Para pelaku pasar pun cemas bahwa kisah Evergrande dapat menjadi versi lain kasus Lehman Brothers, perusahaan sekuritas Asal Amerika Serikat yang bangkrut dan diyakini memicu krisis ekonomi pada 2008.

Pemerintah Cina dikabarkan tengah mengumpulkan sejumlah ahli keuangan dan hukum demi membantu penyelesaian krisis Evergrande. Otoritas di negara tersebut tengah mendorong upaya restrukturisasi dan belum berencana mengajukan bailout kepada Evergrande.

Dampak ke Ekonomi Indonesia

Lantas, bagaimana dampak krisis properti Evergrande ke perekonomian dalam negeri? Direktur Riset Center of Reforms on Economics (Core), Piter Abdullah, menjelaskan dampak suatu krisis ekonomi dari satu negara ke negara lainnya biasanya akan terasa di dua sektor: keuangan dan perdagangan.

Menurut Piter, untuk sektor keuangan, misalnya, diperkirakan kejatuhan Evergrande tidak berdampak banyak. Pasalnya, lanjut dia, sistem keuangan Indonesia tidak terlalu terkoneksi dengan sistem keuangan global. Terlebih lagi, para pelaku pasar dalam negeri juga tidak banyak menanamkan uangnya pada instrumen keuangan global seperti surat utang.

“Ketika terjadi krisis ekonomi akibat subprime mortgage 2008 lalu, kita kan juga tidak terlalu terdampak. Di Amerika Serikat terjadi gagal bayar surat utang yang terkait dengan subprime mortgage itu tapi pelaku keuangan kita tidak banyak bermain di sana sehingga relatif aman,” kata Piter kepada Fortune Indonesia, Selasa (21/9).

Doktor Lulusan Universitas Indonesia (UI) ini mengatakan bisa jadi dampak krisis properti di Cina akan lebih terasa di sektor perdagangan.

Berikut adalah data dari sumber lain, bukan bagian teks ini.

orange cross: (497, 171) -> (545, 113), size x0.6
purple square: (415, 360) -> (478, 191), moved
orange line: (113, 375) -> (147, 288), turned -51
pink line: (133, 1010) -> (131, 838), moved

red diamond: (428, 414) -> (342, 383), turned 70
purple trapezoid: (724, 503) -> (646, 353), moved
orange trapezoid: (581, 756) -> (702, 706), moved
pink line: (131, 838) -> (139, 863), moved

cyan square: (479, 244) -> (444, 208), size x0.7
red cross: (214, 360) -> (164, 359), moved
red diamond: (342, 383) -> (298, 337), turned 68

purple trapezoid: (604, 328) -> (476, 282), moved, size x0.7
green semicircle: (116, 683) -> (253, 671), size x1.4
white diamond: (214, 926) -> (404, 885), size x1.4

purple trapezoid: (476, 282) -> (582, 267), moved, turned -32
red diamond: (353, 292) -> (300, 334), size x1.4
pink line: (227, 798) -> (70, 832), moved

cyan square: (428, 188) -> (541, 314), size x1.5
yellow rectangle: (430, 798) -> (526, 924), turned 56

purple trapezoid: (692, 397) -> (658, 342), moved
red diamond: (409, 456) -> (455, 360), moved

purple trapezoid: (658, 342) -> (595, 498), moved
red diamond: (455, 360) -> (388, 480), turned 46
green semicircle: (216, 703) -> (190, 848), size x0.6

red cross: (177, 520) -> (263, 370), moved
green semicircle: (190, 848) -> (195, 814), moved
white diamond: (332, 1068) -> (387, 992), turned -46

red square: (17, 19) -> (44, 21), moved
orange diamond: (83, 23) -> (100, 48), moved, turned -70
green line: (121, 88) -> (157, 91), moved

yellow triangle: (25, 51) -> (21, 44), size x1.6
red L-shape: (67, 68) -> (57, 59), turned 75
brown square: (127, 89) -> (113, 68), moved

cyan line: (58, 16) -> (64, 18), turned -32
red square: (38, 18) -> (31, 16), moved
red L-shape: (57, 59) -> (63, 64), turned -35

Menurutnya, hal ini bisa terjadi ketika, misalnya, krisis properti ini ternyata memperlambat perekonomian di negara tersebut sehingga berdampak terhadap permintaan barang dan jasa yang turun.

Dengan penurunan permintaan barang dan jasa itu, lanjut Piter, otomatis barang-barang ekspor andalan Indonesia ke Cina juga akan terdampak. “Mungkin bisa menganggu kenaikan harga komoditas yang kita alami tapi perkiraan saya juga enggak besar dampaknya,” katanya.

Kepada Fortune Indonesia, Analis pasar modal sekaligus Direktur Anugerah Mega Investama, Hans Kwee, mengatakan masalah Evergrande telah menimbulkan sentimen negatif ke pasar saham di Indonesia. Akan tetapi, menurutnya, itu hanya akan berlaku sementara.

“Ada imbasnya ke pasar saham kita tapi itu enggak signifikan sekali,” kata Hans. “Ini seperti kejutaan sesaat di pasar saja karena bagaimana pun Cina salah satu perekonomian terbesar di dunia.”

Menurut Hans, alih-alih krisis Evergrande, tantangan perekonomian Cina saat ini justru masih datang dari kondisi pandemi Covid-19. Dia pun memperkirakan, pemerintah Cina tentu akan melakukan intervensi khusus dalam menyelesaikan masalah krisis properti tersebut. “Saya kira kalau dilihat ini bakal sistemik pemerintah Cina pasti akan bailout,” katanya.

Pada perdagangan Senin (20/9), indeks harga saham gabungan (IHSG) ditutup pada level 6.072,22 per saham. Angka itu terkontraksi 82 persen dari penutupan Jumat (17/9) di posisi 6.122,19.